Tuesday, January 24, 2017

Getting The Measure

For LL

You never did get the measure of me, did you. That was partly my doing and partly yours. On another plane you had no idea what I did either and I'm talking of 'work'. It wasn't quite what you were told...one of the reasons I had a home in London as well as the country.

At the time we were both wrapped up in our own crises, but I wasn't so wrapped up with my loss not to be a little careful. You had your divorce and I had my bereavement. I came from a very, very happy marriage and you came from a rather sad divorce. You could say you made a mess of your life and I didn't.

In fact all those things are true. I would agree on one thing you said - and there weren't many things I agreed with. That was, that we met at the wrong time. I guess you didn't try enough, and I tried a little too much.

I moved on from where I was but ... you didn't in many ways. You may think that I didn't in writing these blogs, but they are only here as a constant reminder of what you were left behind with, when to coin a phrase you could have had the World and a man who loved you, truly loved you....then.

One day, if it hasn't come to that already, you will realize what you did. Burying your wrong decision doesn't make it go away. It's deep down there, with all the other things you'd rather forget. Buried in the recesses of your mind and popping up when you least expect it. Rather like I did once on that fateful day in June 2003, from over here in Florida.

That day was fateful. We all make a few wrong decisions in our lives. That was my one big one when I met you. Nearly two years of my life wasted on a cheat and a thief. I say nearly to years, because it wasn't entirely wasted as I enjoyed the company of others, once I found out what you were up to.

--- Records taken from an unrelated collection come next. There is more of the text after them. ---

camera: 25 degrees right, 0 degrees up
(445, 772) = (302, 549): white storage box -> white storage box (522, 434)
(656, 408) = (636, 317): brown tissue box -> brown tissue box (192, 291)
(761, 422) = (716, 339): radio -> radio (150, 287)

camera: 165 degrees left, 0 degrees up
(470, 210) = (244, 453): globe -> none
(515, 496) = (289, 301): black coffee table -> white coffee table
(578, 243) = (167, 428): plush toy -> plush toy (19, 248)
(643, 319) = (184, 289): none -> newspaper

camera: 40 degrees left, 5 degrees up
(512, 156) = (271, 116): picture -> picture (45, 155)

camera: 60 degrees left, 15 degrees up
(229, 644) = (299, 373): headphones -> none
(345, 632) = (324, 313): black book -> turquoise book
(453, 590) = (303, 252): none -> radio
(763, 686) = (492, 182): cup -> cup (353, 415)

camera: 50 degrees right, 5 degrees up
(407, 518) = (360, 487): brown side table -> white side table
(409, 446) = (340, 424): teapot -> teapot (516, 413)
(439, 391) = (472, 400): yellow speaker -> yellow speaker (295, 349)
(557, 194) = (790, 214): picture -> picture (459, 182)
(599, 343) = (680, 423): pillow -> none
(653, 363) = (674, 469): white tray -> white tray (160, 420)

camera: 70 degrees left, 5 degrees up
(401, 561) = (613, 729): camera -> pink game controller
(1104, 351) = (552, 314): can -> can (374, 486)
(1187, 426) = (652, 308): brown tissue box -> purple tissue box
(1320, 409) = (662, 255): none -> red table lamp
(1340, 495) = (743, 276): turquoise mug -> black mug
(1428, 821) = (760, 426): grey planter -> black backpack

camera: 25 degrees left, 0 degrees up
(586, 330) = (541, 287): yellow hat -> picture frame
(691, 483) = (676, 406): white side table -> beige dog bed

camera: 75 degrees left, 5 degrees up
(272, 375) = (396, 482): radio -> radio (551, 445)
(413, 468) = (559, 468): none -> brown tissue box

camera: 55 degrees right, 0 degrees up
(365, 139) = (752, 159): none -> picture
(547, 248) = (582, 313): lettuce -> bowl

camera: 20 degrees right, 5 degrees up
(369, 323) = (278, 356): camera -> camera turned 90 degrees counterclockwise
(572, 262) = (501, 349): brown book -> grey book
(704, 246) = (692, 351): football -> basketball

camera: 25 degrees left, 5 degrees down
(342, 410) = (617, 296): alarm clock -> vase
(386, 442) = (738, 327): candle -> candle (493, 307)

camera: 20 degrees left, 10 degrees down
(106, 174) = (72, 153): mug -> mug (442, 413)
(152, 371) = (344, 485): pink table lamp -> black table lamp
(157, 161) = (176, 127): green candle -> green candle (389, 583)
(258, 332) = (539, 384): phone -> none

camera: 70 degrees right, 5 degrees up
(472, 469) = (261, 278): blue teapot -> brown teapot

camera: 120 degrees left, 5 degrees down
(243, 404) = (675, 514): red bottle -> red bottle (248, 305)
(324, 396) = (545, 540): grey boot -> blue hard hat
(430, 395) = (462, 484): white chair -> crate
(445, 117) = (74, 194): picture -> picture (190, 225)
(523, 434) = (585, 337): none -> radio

In your case it was definitely a fateful day. You really did make the wrong decision, as you said yourself. Once again in your life you passed on something you will never have. Instead, you have settled for being in a rut and being a soccer 'widow'. Never exploring the world, never enjoying real luxury, and never having someone who was really in love with you.

This short blog is just one of those reminders, I think you need from time to time.

Lovely day here not hot, but warm around 75F (24C) - after all it is our winter!😄

PS Never could resist one could I. What is your man doing in a photo with an alcoholic?